Swedish became the administrative language for hundreds of years although it was the first language of only about 25% of the population. As a result of the Great Northern Wars, Finland became The Grand Duchy of Finland in 1809, a part of the Russian Empire. As a result of the Russian Revolution in 1917 Finland declared independence from Russia. 

There was hope among many working-class Finns for a more democratic and egalitarian state but pushback from the employing and propertied classes – with help from Germany – resulted in a bloody civil war and preservation of the old establishment order. In 1939 Russia attacked Finland but the Finnish people – outnumbered and under-equipped – used their stoic determination and hardiness (sisu*) to fight Russia to a stalemate. In the small Nedervetil parish church where many of my ancestors are buried, there is a large cemetery section with the graves of too many lost fighting in the Winter War and Continuation War.

My father’s Norwegian cousin Axel died defending Finland from Russia not far from Nedervetil. The economy was primarily agrarian and natural resource extractive until the 1950s; since then Finland has excelled in aviation, electronics, precision machinery, design, and more.

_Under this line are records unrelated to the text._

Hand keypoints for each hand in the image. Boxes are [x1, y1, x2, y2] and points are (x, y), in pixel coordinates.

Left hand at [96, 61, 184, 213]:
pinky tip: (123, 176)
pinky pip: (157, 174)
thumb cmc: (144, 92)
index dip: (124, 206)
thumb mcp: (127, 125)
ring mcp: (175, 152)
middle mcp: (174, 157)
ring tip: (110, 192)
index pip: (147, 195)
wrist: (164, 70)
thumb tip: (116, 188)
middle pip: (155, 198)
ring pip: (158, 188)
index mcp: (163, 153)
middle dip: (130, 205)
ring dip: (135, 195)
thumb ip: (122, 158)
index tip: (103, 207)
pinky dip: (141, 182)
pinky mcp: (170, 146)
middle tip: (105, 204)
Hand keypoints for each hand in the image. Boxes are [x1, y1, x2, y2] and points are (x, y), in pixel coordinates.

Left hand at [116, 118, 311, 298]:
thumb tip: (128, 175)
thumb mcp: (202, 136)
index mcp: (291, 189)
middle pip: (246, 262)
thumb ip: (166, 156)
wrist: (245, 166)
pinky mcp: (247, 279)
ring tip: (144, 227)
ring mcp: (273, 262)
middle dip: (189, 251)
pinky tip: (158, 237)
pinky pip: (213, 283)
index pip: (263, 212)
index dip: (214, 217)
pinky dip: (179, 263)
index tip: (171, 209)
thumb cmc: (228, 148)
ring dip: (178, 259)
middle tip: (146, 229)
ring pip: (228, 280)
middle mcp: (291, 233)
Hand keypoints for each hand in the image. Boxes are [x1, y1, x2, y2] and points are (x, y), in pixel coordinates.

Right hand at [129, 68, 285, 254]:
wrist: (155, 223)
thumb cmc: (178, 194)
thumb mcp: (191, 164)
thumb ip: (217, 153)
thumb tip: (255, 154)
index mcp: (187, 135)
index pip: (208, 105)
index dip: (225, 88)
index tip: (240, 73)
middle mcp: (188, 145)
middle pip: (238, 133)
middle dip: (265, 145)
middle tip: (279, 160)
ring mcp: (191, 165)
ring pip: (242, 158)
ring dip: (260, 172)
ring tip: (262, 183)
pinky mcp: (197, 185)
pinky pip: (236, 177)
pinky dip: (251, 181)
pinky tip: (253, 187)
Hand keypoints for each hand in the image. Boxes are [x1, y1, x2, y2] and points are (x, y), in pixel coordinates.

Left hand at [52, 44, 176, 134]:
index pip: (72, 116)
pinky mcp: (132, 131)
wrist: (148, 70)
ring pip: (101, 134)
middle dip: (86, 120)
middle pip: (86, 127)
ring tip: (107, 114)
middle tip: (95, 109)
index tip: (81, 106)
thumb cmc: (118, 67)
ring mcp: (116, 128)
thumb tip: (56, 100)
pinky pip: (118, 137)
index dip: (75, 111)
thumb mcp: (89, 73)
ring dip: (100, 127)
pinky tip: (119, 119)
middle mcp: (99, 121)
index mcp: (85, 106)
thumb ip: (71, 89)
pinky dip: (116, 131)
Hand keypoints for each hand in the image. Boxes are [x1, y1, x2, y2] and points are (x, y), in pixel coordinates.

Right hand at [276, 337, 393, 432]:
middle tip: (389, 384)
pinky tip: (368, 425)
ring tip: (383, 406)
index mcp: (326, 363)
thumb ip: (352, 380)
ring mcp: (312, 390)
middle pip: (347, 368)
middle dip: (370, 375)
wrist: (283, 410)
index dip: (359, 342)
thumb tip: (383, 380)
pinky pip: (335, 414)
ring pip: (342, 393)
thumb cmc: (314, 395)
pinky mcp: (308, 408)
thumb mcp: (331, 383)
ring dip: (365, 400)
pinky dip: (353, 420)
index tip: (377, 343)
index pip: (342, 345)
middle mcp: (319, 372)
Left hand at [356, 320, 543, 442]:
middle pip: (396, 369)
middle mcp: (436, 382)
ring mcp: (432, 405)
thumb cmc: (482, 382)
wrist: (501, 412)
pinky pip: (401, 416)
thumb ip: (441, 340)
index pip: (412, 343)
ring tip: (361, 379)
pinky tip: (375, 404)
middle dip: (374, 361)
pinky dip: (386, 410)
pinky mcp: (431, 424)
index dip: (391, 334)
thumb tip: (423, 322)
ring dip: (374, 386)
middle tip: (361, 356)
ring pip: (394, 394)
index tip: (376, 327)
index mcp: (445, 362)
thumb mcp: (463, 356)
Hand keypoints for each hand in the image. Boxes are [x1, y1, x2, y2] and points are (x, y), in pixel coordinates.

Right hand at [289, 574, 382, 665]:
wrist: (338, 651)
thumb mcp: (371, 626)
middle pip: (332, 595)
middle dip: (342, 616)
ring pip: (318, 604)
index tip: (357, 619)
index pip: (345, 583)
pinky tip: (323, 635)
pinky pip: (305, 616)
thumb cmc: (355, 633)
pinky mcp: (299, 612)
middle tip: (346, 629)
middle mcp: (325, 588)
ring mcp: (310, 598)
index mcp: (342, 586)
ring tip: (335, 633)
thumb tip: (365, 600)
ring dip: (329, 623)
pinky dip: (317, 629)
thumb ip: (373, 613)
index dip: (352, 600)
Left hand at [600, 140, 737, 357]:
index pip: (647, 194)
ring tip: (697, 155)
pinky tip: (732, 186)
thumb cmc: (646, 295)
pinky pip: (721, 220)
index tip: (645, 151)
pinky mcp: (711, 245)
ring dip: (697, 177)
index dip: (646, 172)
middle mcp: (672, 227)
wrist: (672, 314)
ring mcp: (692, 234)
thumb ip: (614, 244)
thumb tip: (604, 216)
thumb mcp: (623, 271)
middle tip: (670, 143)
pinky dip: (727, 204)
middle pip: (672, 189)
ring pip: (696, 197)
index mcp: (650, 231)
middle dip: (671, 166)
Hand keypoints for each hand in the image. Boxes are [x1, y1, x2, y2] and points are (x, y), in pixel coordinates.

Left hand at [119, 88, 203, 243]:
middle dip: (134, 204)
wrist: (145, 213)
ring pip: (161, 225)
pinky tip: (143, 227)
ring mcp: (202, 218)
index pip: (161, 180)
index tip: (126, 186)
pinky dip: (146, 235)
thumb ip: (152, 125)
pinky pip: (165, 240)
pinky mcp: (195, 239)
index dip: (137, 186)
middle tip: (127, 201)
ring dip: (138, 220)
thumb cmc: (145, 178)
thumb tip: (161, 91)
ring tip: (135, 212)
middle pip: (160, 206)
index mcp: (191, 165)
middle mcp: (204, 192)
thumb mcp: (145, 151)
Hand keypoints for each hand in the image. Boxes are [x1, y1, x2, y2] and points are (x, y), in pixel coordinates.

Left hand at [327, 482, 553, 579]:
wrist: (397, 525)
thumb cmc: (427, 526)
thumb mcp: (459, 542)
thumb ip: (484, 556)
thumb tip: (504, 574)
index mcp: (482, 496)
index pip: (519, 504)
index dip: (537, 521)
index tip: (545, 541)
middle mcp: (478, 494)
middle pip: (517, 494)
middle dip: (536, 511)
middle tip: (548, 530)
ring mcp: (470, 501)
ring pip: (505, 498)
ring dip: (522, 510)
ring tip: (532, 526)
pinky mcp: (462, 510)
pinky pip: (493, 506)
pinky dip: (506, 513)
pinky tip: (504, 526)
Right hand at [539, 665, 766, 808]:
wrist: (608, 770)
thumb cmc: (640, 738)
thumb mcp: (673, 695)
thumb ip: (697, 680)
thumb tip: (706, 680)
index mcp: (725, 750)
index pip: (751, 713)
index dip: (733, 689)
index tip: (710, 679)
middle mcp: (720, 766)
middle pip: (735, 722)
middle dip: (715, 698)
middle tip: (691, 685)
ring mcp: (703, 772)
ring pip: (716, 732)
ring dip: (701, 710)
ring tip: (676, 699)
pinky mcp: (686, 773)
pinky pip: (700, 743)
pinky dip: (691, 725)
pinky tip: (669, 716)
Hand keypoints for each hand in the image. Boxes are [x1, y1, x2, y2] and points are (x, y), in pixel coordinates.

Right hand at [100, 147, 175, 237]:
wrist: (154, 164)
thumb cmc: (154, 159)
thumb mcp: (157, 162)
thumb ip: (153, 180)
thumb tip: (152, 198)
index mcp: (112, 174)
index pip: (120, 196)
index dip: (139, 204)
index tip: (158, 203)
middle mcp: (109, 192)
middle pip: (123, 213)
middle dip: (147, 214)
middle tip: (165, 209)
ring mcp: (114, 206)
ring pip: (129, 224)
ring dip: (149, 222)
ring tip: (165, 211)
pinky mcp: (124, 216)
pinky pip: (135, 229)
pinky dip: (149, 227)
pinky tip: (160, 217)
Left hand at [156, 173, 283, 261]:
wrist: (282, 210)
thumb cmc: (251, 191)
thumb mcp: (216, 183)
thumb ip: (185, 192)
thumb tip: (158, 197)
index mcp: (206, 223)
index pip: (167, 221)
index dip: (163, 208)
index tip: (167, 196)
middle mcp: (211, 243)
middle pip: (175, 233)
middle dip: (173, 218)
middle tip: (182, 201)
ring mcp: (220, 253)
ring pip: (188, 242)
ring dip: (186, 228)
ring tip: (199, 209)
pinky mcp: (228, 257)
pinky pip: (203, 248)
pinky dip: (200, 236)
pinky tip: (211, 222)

In the world of sports, Finland has provided some of the finest winter and summer athletes in the world such as Eero Antero Mäntyranta, Paavo Nurmi, Hannes Kolehmainen and many others. We will have the opportunity to observe sisu in action and help world champions succeed this summer, so fire up the saunas, cook up the mutti* and be helpful.

* Sisu is stoic, fearless dedication and hardiness.

* Mutti is cooked barley flour served like porridge or fried in butter.

Ed Gunderson is a longtime Creswell resident. He wrote this for The Chronicle.